Only John worked a 9-5, at NetOne: everyone else relied on brothers and sisters and fathers and mothers in the diaspora for food and beer. And them boys drank alcohol with the jobless and penniless arrogance of a gangster on the run.

They loved the music that reverberated from the speakers of my company issued Mazda Bantam. So they called me Cheso.

As I danced on the veranda of a bottle store the tragic pitfalls of social and political chaos and economic failure weighed heavily on my mind. Man, I missed half of the people I had ever known.

I missed half of the people who had made a lifetime of memories for me. I missed family and friends who had absconded to foreign lands.
What if everyone had remained in the country? I imagined what family and social gatherings would look like over the festive season. I used to love Christmas Day and Boxing Day.

I loved Christmas carols and Christmas celebrations and spending time with the people I was related to and associated with in such jovial times. My hopeful and naive spirit thrived on the innocent optimism of fresh times.

I loved the Christmas jingles on the radio and festive season advertisements with incredible year-end specials. I loved the unbelievable vibe that sounded on every corner in town.

I fed off the exhilarating spirit of satisfied shoppers in downtown Harare and shared in the commercial happiness that an extended holiday season manufactured and sold.

I loved the summer rains that fell in December. Somehow I believed that the rains that fell in the festive season would always guarantee fresh life, fresh harvests and fresh elation in the country.

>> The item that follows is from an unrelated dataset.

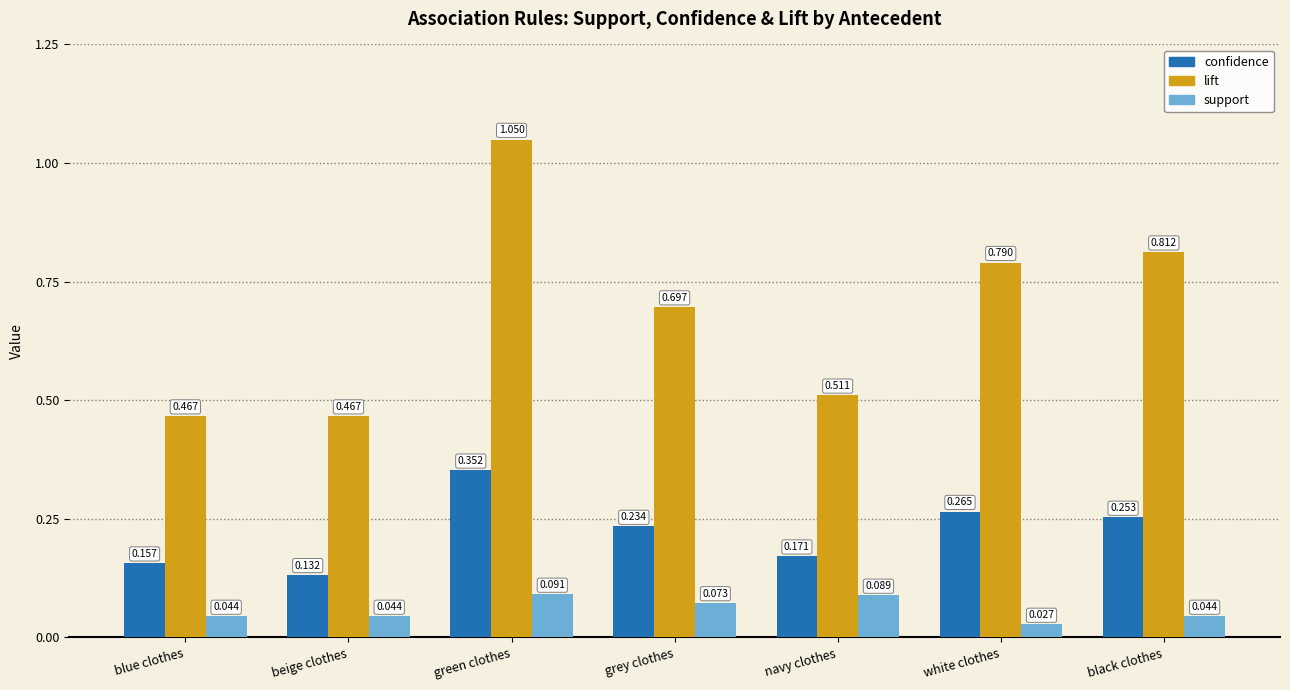

Between beige clothes and grey clothes, which series saw the biggest shift?

lift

I loved the taste of freshly roasted mealies, salted peanuts and freshly boiled sweet potatoes whenever I visited Tsonzo. I loved the taste of life.

I felt the abundance of our restricted ecstasies could be matched by the fresh hopes we held for the coming year. That was the beautiful reality of Christmas when I visited Tsonzo over the Easter or Christmas holidays.
Nothing much changed over the years but we hardly complained. The shopping centre at Watsomba hardly changed. Only the buildings appeared progressively older and derelict with the passage of time. Oppah Muchinguri never did do anything much for us but represent herself in parliament.

The dusty road that we walked from the highway to the family homestead from the Nyanga-Mutare highway remained as bumpy and dusty as the first day I remember seeing it.

But that did not bother us much: we would talk stories and laugh all the way from the bus stop to home. We would run through the valleys at night.

We would walk through the forest to go to church. We witnessed weddings together. And we would bury our relatives at the family cemetery and mourn with friends, associates and Anglican churchgoers.

Our closeness solidified our sense of purpose.

Our unity defined our family lineage. Our separation sounded the end of the extended family and created a sense of statelessness and cultural depreciation.

Our societal stagnation generated power and wealth for violent elites. Our dreams made way for an African Graceland.

Life that began so promisingly well in a high-density suburb called Mbare ended so ingloriously in a multimillion-dollar mansion in the leafy suburb of Borrowdale.

Mugabe and his whole family made it to paradise all right: but he left you and I behind.